**Exercise prompt**
Give again, word for word, every line in the entries below from the line with "24: (46, 325)" up to and including the line with "43: (8, 271)", and no other line.

--- START ---

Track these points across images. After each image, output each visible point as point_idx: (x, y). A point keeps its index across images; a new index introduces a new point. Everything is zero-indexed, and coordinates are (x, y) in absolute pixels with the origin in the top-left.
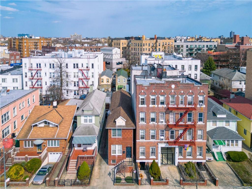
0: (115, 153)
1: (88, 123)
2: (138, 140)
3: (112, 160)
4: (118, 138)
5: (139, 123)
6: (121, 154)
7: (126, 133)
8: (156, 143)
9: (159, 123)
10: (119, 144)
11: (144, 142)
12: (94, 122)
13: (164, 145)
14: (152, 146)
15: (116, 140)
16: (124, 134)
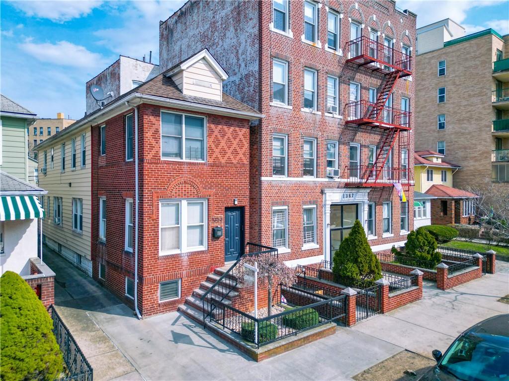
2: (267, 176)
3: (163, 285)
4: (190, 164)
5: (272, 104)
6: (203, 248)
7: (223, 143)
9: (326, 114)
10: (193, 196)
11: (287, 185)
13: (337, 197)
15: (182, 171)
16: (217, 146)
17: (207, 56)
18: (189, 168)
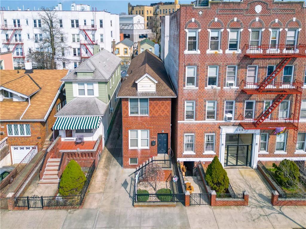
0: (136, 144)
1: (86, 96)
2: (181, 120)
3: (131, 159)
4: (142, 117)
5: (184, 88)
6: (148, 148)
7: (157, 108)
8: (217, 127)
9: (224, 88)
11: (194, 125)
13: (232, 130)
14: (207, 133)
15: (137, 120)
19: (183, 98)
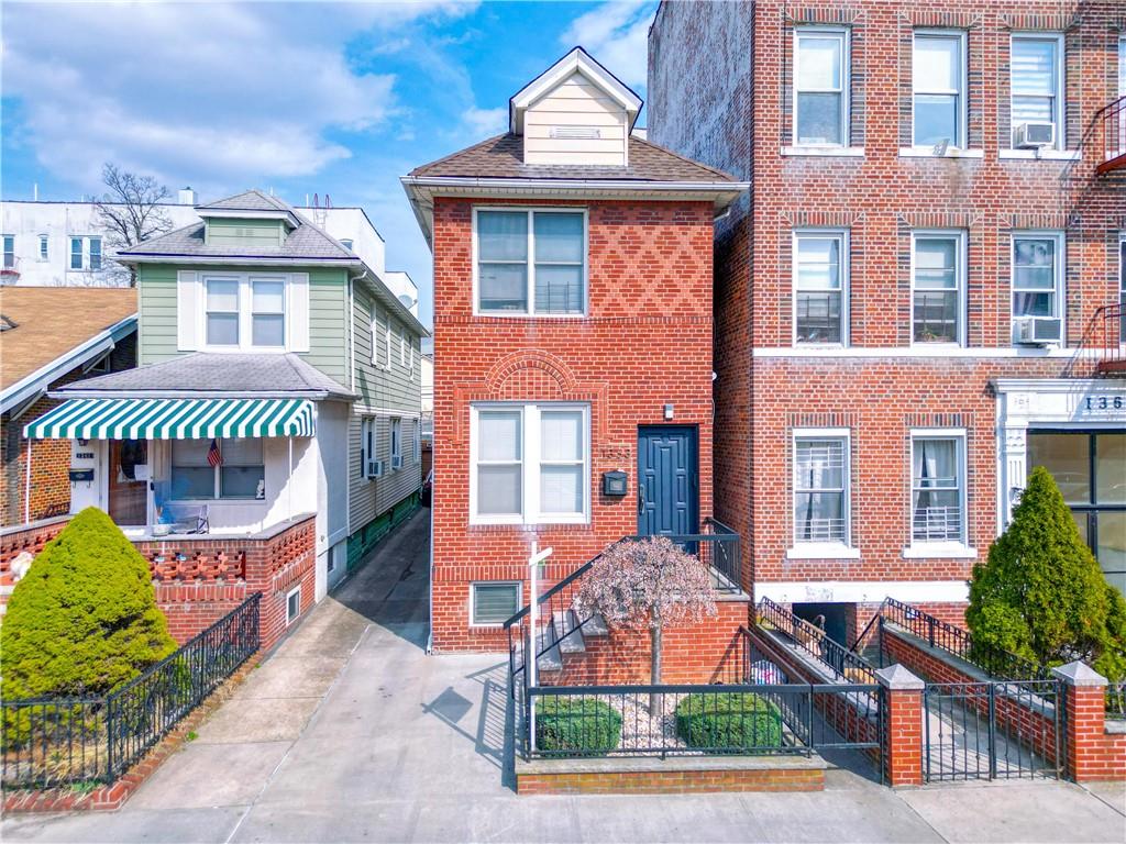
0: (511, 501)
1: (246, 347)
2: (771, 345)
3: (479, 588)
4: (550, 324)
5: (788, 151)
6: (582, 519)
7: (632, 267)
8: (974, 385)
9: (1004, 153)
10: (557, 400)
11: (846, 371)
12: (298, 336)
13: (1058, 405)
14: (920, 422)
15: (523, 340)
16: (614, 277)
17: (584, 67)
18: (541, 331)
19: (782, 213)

--- END ---
--- START ---

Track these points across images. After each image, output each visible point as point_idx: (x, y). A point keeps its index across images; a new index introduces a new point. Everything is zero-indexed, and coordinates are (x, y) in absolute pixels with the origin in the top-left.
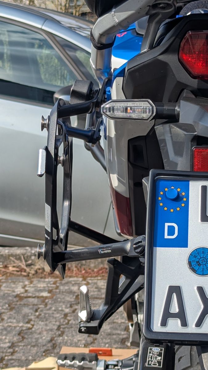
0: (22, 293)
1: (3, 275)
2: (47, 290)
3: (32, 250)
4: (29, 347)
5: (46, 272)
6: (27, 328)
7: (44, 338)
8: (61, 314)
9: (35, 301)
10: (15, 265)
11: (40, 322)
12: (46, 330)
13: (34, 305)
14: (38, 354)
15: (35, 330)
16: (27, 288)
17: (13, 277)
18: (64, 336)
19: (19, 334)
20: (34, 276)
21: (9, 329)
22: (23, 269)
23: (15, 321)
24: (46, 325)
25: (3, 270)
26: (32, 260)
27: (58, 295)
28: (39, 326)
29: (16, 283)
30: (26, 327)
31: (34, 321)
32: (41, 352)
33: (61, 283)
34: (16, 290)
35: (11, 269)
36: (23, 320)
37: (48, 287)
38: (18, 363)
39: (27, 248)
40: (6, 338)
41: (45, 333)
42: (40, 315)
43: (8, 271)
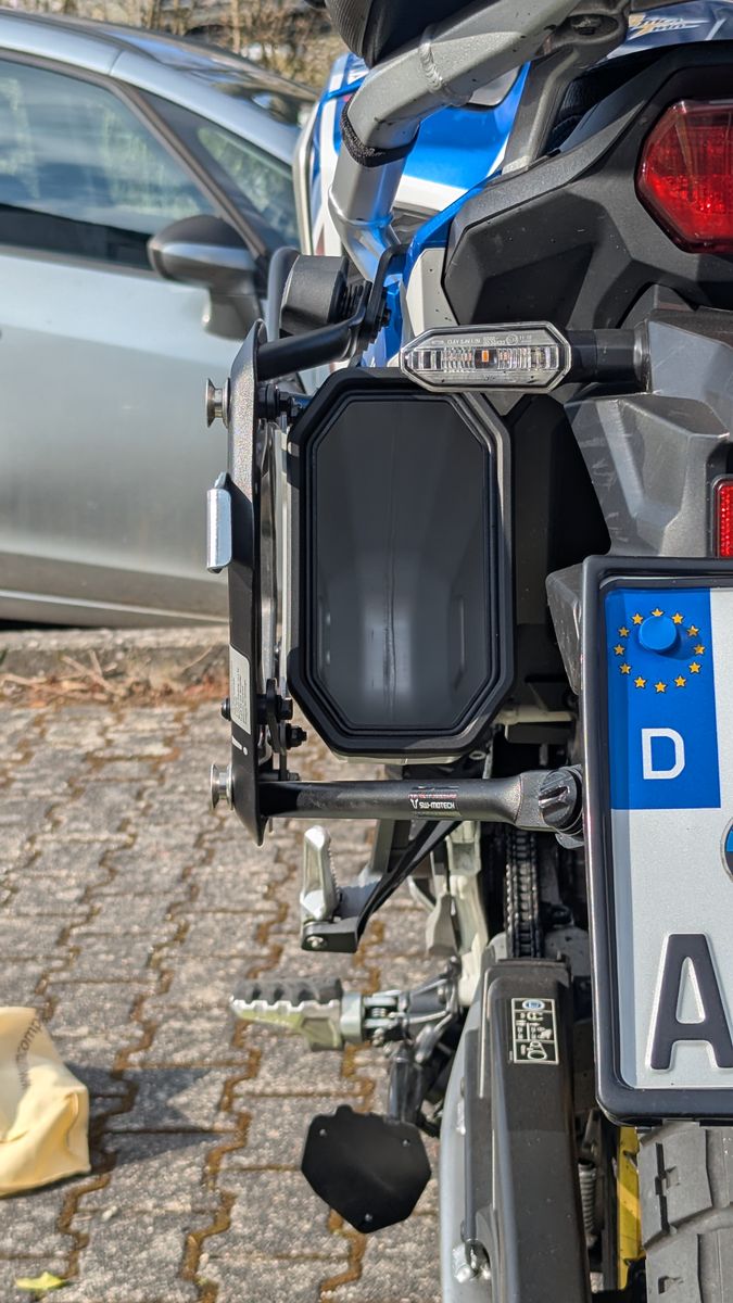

--- END ---
--- START ---

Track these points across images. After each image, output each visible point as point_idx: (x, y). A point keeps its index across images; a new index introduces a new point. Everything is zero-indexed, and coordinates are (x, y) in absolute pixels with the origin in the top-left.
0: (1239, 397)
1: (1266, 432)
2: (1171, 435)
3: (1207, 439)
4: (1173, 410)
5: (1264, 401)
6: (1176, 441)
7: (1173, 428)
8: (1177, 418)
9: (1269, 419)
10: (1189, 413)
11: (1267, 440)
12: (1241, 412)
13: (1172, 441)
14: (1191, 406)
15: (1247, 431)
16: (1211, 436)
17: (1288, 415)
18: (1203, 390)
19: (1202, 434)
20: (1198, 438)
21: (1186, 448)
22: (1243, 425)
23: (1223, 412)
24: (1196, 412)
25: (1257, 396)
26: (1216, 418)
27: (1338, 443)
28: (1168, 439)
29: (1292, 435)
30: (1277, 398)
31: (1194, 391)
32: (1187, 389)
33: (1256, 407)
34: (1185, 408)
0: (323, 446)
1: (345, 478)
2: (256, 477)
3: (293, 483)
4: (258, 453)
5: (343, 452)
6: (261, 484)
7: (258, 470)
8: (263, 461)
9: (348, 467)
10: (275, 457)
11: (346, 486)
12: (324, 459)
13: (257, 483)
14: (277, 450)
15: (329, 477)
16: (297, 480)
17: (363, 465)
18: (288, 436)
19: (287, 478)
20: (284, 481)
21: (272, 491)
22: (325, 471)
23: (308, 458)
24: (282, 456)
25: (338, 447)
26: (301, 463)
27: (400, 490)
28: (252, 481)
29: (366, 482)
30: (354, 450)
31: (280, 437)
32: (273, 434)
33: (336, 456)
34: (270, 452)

--- END ---

**Response to the task**
24: (46, 325)
25: (3, 270)
26: (32, 260)
27: (58, 295)
28: (39, 326)
29: (16, 283)
30: (26, 327)
31: (34, 321)
32: (41, 352)
33: (61, 283)
34: (16, 290)
35: (11, 269)
36: (23, 320)
37: (48, 287)
38: (18, 363)
39: (27, 248)
40: (6, 338)
41: (45, 333)
42: (40, 315)
43: (8, 271)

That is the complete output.